Topping Deputy Editor Sarah Wright’s list this week was a story on vaccine data. Wright is devoting most of her time these days to reporting on the vaccine rollout and the progress of efforts to end the pandemic generally. For her data story, she included the questions she would like answered: How many vaccines have been administered so far, and why don’t we have an exact number? How many have been received? Who is tracking them? Are any going to waste? How do we know they’re getting to the people who need them? Is the data getting to the state? When can we expect routine reporting? How are they confirming that the right people are getting it? Did the sheriff get one? Should he since he is technically a first responder but not really on the front lines? How about water district employees? Aren’t they critical?
And so on.
She had another laundry list of questions about the next group — so called “1b,” which is comprised of people 75 and up as well as frontline essential workers — due to receive the vaccine. Will the county follow the state recommendations? Is there a written plan for 1b as there was for 1a? How will the next group get their vaccine? Who isn’t included? How will they be informed? Will employers be involved? Is the county learning mistakes elsewhere?
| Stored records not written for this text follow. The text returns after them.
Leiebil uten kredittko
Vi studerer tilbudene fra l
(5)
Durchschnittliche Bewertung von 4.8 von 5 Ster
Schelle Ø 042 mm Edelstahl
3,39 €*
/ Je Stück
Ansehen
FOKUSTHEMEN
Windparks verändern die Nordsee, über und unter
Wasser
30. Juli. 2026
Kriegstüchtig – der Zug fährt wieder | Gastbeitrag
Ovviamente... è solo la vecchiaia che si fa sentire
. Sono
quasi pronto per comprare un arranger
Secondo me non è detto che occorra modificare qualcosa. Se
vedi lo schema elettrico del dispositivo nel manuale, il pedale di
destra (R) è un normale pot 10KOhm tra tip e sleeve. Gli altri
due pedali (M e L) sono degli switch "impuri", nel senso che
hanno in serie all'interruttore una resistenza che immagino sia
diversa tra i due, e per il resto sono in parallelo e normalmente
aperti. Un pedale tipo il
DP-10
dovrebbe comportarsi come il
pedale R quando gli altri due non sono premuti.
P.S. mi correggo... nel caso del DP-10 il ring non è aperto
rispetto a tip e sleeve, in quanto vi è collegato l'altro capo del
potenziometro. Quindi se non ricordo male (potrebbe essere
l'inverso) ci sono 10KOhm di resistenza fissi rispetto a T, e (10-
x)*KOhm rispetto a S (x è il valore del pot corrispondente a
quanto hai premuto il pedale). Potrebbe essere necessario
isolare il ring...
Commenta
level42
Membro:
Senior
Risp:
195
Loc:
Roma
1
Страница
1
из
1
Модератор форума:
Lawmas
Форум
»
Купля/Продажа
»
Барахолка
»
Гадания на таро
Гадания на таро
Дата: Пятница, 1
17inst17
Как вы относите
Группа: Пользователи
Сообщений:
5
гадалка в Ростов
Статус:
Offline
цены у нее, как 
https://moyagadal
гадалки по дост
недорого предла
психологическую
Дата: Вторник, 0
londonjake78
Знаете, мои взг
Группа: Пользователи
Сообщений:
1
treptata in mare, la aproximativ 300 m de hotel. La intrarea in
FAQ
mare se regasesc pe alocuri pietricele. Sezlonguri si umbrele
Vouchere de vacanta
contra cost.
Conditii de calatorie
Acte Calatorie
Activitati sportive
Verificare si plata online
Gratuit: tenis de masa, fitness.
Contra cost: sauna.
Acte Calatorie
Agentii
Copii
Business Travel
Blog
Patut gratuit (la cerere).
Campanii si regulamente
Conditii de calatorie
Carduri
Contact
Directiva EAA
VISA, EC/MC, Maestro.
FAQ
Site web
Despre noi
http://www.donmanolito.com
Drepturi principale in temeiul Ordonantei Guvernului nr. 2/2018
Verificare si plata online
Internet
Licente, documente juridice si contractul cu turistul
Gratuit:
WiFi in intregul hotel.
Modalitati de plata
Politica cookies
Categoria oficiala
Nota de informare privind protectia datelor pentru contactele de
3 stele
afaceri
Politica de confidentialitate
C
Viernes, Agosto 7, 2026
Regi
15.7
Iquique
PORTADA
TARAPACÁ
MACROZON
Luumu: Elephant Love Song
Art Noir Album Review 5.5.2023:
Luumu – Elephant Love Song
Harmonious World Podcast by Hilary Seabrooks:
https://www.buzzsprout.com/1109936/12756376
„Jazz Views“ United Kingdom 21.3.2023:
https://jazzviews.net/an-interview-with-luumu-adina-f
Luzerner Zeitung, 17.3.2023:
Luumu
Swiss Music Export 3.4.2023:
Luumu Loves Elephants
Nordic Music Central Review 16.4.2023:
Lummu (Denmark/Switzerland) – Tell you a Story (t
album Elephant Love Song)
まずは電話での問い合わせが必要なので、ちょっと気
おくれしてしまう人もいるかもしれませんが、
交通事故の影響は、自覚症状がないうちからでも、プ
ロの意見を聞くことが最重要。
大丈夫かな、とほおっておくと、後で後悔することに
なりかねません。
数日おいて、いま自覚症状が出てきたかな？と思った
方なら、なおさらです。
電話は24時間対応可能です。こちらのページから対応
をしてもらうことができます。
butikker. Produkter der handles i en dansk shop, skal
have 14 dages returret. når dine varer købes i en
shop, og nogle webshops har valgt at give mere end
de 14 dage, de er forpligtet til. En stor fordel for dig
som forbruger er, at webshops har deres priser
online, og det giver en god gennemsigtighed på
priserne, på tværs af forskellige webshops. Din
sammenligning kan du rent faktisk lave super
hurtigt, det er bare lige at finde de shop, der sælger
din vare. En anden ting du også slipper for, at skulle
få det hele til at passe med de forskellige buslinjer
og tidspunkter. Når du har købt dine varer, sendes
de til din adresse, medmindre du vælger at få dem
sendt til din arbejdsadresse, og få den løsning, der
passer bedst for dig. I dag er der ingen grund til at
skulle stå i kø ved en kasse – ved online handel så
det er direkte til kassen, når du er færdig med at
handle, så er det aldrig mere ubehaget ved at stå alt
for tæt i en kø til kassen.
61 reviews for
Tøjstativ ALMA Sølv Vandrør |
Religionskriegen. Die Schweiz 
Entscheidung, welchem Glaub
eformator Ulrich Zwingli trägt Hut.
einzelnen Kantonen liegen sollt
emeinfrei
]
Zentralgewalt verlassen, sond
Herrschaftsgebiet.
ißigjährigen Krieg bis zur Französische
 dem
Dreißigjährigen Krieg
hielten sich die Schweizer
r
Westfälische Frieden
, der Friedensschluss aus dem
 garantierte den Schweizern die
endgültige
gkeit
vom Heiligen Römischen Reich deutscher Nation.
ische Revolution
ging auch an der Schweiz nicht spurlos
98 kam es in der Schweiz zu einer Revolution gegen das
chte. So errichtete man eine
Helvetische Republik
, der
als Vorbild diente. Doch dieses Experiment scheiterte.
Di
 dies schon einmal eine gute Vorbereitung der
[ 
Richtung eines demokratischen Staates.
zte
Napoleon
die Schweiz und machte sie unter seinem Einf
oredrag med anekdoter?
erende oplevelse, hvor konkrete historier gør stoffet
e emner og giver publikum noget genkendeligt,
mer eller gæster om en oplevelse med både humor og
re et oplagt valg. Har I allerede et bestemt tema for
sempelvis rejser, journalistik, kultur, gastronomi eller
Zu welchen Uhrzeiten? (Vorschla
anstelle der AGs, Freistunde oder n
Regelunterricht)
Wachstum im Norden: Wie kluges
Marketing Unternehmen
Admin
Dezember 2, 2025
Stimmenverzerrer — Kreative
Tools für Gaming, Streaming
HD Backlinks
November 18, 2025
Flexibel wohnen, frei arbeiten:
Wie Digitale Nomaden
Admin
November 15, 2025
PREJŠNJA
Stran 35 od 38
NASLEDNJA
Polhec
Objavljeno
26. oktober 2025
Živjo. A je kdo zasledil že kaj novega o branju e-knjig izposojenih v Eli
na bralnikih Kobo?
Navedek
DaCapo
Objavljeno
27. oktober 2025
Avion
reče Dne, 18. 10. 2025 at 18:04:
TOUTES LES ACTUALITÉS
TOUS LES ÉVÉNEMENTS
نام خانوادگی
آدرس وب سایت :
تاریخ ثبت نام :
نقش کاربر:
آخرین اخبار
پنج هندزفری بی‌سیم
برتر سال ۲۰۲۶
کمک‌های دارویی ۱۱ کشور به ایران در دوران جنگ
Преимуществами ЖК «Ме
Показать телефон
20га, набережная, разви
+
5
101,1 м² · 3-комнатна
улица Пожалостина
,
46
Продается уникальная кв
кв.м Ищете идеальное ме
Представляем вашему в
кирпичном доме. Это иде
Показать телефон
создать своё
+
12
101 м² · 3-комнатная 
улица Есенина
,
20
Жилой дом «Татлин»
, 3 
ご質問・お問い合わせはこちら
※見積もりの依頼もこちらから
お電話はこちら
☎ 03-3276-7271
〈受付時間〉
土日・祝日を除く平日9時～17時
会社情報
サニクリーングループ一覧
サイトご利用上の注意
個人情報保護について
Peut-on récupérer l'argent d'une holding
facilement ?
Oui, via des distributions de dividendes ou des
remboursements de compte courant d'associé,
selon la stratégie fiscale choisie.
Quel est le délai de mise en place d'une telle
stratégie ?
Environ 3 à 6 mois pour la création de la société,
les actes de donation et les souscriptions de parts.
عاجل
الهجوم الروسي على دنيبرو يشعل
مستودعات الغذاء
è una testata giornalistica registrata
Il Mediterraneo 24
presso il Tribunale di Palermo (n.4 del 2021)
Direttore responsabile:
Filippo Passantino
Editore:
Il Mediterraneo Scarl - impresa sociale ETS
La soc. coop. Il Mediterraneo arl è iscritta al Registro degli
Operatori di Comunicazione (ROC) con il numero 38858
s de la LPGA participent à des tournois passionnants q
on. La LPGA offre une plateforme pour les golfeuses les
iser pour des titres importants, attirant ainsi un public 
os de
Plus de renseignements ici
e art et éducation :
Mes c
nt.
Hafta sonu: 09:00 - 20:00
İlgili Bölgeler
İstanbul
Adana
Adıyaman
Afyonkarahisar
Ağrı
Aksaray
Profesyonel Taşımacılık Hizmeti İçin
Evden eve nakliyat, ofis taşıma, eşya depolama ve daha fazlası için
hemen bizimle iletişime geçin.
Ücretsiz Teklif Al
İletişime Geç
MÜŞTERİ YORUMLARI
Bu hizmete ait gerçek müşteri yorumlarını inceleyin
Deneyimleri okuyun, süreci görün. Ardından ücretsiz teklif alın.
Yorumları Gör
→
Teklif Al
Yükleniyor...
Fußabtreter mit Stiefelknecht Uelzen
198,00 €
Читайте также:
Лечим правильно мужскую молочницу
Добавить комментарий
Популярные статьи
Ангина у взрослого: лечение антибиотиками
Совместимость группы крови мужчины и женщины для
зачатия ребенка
The answers to most of these questions prove elusive at this writing. That isn’t necessarily because of government incompetence or a bureaucrat’s efforts to ignore our questions. Some of these questions just are not that simple and most have not been asked before.
Those of us who believe in science are anxiously awaiting our turn to get vaccinated. The development of these vaccines is not a miracle even though it may seem miraculous that these shots are arriving years earlier than any vaccines ever before developed. No, they are the result of rigorous around-the-clock scientific efforts conducted across the globe, some of it making use of research into mRNA technology that was ongoing before this pandemic.
There is less scientific method involved in deciding who gets a shot first. There is no reason to set the bar for 1b at 75, for example. And deciding which essential workers are more at risk than others is hardly a scientific exercise.
We were struck by something Half Moon Bay Dr. Dan McMillan told Wright this week. McMillan said he is telling his anxious patients not to be overly concerned about exactly when they get the shot or shots necessary to avoid this deadly virus. He notes we will still need to wear a mask and maintain our distance even after being vaccinated, at least for a while. In other words: the timing of your shot will not change your life in an instant.
So let’s follow the doctor’s advice. Watch for your turn in line. Until then, follow proper personal hygiene and the latest precautions offered by public health professionals. Stay at home as much as possible. Use the tools you have at your own disposal and, eventually, science will have its day.